**WHAT THE TASK REQUIRES:**
Please return all of the data below line for line, without changing a single character.

**Listings of box coordinates:**
=======
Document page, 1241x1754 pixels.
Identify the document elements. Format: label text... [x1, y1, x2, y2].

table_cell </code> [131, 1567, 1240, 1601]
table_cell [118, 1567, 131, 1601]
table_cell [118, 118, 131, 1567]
=======
**COMPLETE OUTPUT:**
Document page, 1241x1754 pixels.
Identify the document elements. Format: label text... [x1, y1, x2, y2].

table_cell </code> [131, 1567, 1240, 1601]
table_cell [118, 1567, 131, 1601]
table_cell [118, 118, 131, 1567]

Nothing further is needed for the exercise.